If I am reading the webpage correctly, 116 separate vocabularies.

Browse through them to get an idea of the range of materials here.

Just on the homepage I see:

African Studies Thesaurus

A structured vocabulary of 12,100 English terms in the field of African studies, the African Studies Thesaurus is developed and maintained by staff at the library of the African Studies Centre Leiden. It is used for indexing and retrieving material in the library collection and is directly linked to the catalogue.

ARABTERM United Nations Multilingual Terminology Database of the Arabic Translation Service

ARABTERM is a multilingual terminology database which provides United Nations nomenclature and special terms in four of the official UN languages – Arabic, English, French and Spanish. The database is mainly intended for use by the language and editorial staff of the United Nations to ensure consistent translation of common terms and phrases used within the Organization.

Biological Entities

This ontology manages reference data about biological species needed for fisheries fact sheets and statistical information, among other resources. Species items are organized and maintained in the Aquatic Science and Fisheries Information System (ASFIS) and currently includes nearly 11.000 species items related to Fisheries and Aquaculture.

CABI thesaurus

The CAB Thesaurus is the essential search tool for all users of the CAB ABSTRACTS™ and Global Health databases and related products. The CAB Thesaurus is not only an invaluable aid for database users but it has many potential uses by individuals and organizations indexing their own information resources for both internal use and on the Internet..

No slight intended towards any vocabulary I didn’t mention. Just a random listing from the homepage.

Why rebuild when you can re-use? (And map.)

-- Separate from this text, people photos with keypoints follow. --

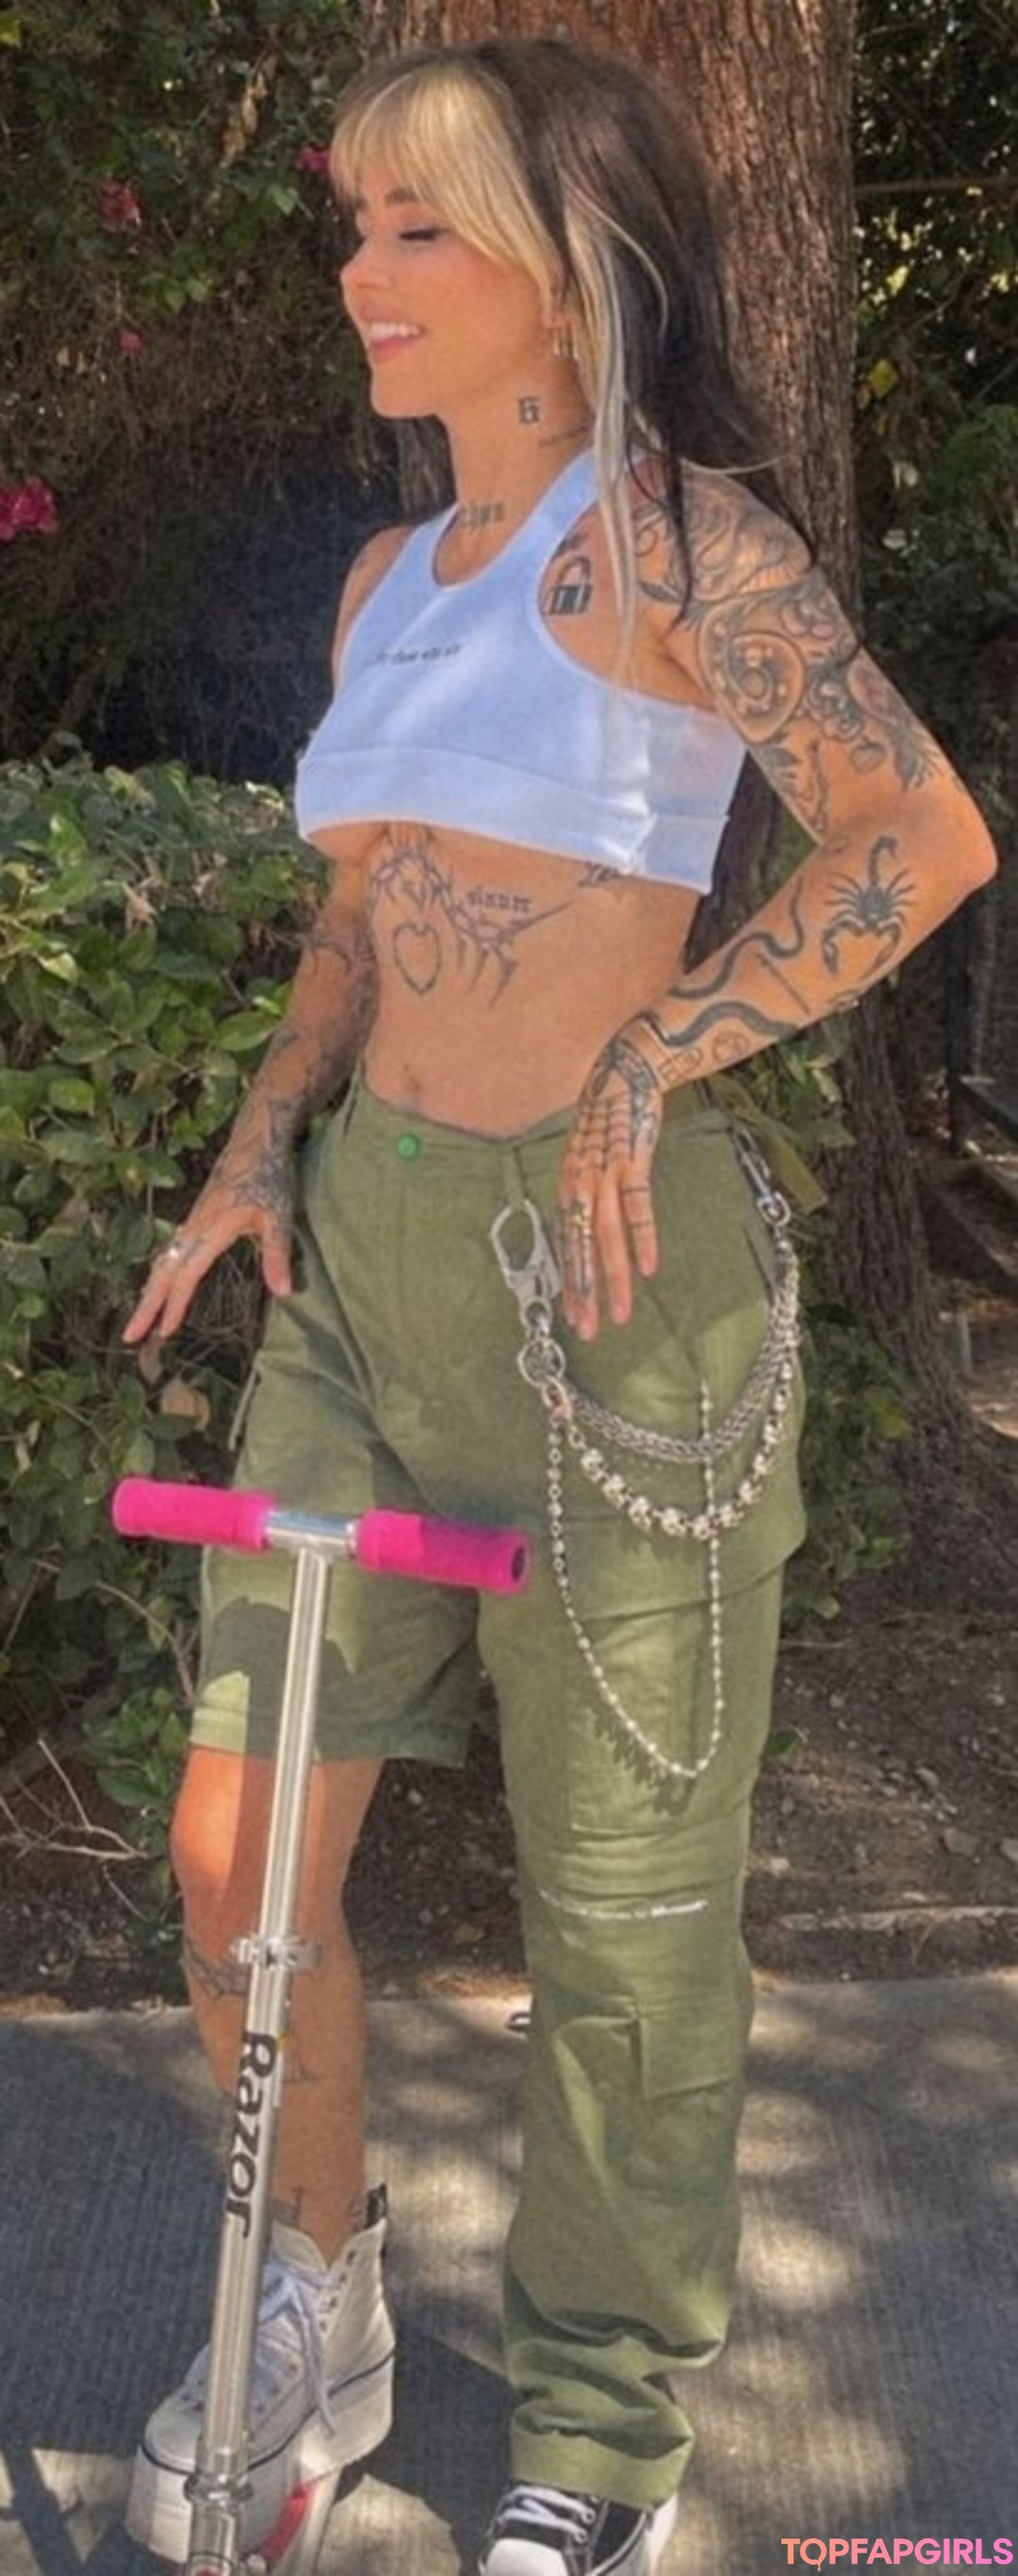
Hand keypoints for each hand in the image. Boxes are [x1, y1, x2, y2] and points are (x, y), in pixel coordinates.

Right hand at [122, 1140, 296, 1345]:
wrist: (257, 1137)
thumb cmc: (269, 1174)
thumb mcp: (278, 1215)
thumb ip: (277, 1254)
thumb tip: (284, 1293)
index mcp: (210, 1231)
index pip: (185, 1276)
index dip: (173, 1305)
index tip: (163, 1333)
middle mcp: (194, 1227)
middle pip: (162, 1272)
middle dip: (145, 1305)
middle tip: (129, 1336)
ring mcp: (193, 1220)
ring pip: (163, 1261)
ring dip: (150, 1291)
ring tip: (142, 1318)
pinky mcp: (198, 1215)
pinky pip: (171, 1250)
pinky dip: (161, 1272)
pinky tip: (164, 1282)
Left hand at [558, 1031, 665, 1337]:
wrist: (626, 1069)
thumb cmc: (610, 1118)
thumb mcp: (590, 1156)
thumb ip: (588, 1190)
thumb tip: (590, 1226)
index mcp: (567, 1185)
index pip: (566, 1244)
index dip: (570, 1281)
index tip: (575, 1316)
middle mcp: (578, 1183)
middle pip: (580, 1247)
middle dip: (585, 1292)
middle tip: (589, 1330)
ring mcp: (604, 1172)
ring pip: (607, 1236)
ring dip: (614, 1277)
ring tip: (621, 1314)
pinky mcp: (632, 1160)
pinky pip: (637, 1207)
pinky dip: (642, 1238)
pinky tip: (648, 1269)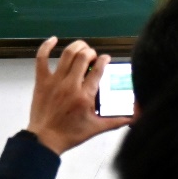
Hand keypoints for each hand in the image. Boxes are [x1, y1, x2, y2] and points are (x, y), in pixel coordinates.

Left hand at [27, 37, 129, 154]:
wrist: (45, 139)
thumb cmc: (71, 134)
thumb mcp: (97, 128)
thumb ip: (117, 120)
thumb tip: (136, 116)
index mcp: (85, 96)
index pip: (98, 70)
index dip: (104, 60)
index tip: (106, 58)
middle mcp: (71, 85)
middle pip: (83, 57)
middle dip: (91, 52)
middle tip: (93, 56)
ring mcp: (54, 81)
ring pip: (67, 54)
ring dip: (76, 47)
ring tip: (82, 47)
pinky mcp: (41, 81)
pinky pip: (41, 59)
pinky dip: (46, 46)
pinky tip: (53, 39)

FEMA Acronyms, Abbreviations and Terms

Wednesday, October 17th, 2012

FEMA Acronyms, Abbreviations and Terms (PDF)

From the webpage:

The FAAT List is a handy reference for the myriad of acronyms and abbreviations used within the federal government, emergency management and first response communities. This year’s new edition, which continues to reflect the evolving U.S. Department of Homeland Security, contains an approximately 50 percent increase in the number of entries and definitions bringing the total to over 6,200 acronyms, abbreviations and terms. Some items listed are obsolete, but they are included because they may still appear in publications and correspondence. Obsolete items can be found at the end of this document.

This may be handy for reading FEMA or related government documents.

Hasn’t been updated since 2009.

If you know of a more recent resource, please give a shout.

Thesauri (Vocabularies – TemaTres)

Saturday, August 18th, 2012

Thesauri (Vocabularies – TemaTres)

The TemaTres vocabulary server is important but even more so is its collection of one hundred and fifty vocabularies.

Send a note if you export your vocabulary to a topic map. Interested in examples of mappings between vocabularies.